Zu beachten ist auch die Tatsache, dass das Vorhabengrundstück zum Klägergrundstück hin ansteigt und das Vorhaben teilweise im Hang „verschwindet“, wodurch die Höhe des geplanten Gebäudes aus Sicht des Klägergrundstücks nochmals deutlich absinkt und wenn überhaupt nur minimal über der Höhe des klägerischen Gebäudes liegt.
Aber auch bezüglich der weiteren Maßzahlen kann nicht von einer unzumutbaren Beeinträchtigung gesprochen werden. Wie sich aus den Akten ergibt, befinden sich in unmittelbarer Nähe des geplanten Vorhabens ähnlich dimensionierte Baukörper mit ähnlich überbauter Grundfläche, GRZ und GFZ.
Das geplante Vorhaben soll eine überbaute Fläche von 416 qm, eine GRZ von 0,37 und eine GFZ von 0,75 haben.
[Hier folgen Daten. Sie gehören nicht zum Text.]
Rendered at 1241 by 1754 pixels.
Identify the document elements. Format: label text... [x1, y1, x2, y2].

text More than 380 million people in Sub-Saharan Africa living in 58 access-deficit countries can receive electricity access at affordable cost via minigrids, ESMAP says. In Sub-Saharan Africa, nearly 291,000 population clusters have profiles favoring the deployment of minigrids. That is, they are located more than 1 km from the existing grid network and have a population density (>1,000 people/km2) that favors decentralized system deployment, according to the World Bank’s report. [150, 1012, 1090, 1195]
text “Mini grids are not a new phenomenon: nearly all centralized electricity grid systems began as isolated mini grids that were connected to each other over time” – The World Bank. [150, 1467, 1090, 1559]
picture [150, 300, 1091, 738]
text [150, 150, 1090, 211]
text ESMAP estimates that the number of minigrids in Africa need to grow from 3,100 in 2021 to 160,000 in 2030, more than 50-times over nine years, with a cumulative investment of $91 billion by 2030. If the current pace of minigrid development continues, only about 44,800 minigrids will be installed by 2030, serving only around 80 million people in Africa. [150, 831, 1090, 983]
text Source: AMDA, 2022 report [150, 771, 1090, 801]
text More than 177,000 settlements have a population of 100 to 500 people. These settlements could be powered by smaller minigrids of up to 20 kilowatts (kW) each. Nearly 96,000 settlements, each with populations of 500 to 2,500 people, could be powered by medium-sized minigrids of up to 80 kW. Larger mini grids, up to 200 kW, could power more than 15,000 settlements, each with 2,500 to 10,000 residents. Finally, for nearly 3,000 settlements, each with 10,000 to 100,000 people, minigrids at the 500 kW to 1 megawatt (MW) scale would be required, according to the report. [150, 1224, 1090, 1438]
Auf dem unmittelbar des Vorhabengrundstück gegenüberliegenden Straßenseite befindet sich auf dem Grundstück FlNr. … ein Gebäude mit einer überbauten Fläche von 458 qm und einer GRZ von 0,46 und einer GFZ von 0,91. Weiterhin befindet sich in der näheren Umgebung auf dem Grundstück FlNr. … ein Gebäude mit einer überbauten Fläche von 357 qm und einer GRZ von 0,46 und einer GFZ von 0,66.
Auch bezüglich dieser Maßzahlen liegt das Vorhaben im Rahmen der Umgebungsbebauung, so dass eine Rücksichtslosigkeit hinsichtlich dieser Maßzahlen ebenfalls zu verneinen ist und sich die Kläger insgesamt nicht auf eine aus dem Maß abgeleitete Rechtsverletzung nach obigen Grundsätzen berufen können.
Weitere Anhaltspunkte, die zu einer unzumutbaren Beeinträchtigung in oben beschriebener Weise führen können, sind nicht ersichtlich und wurden auch nicht vorgetragen.
Die Kostenentscheidung beruht auf § 154 Abs. 1, 162 Abs. 3 VwGO.
Da sich der Beigeladene durch eine eigene Antragstellung am Kostenrisiko des Verfahrens beteiligt hat, entspricht es der Billigkeit, dass seine außergerichtlichen Kosten von den Klägern getragen werden (§§ 154 Abs. 3 1. Halbsatz, 162 Abs. 3 VwGO).
Der Ausspruch zur vorläufigen Vollstreckbarkeit der Kostenentscheidung folgt aus § 167 Abs. 2 VwGO i.V.m. §§ 708 Nr. 11, 711 ZPO.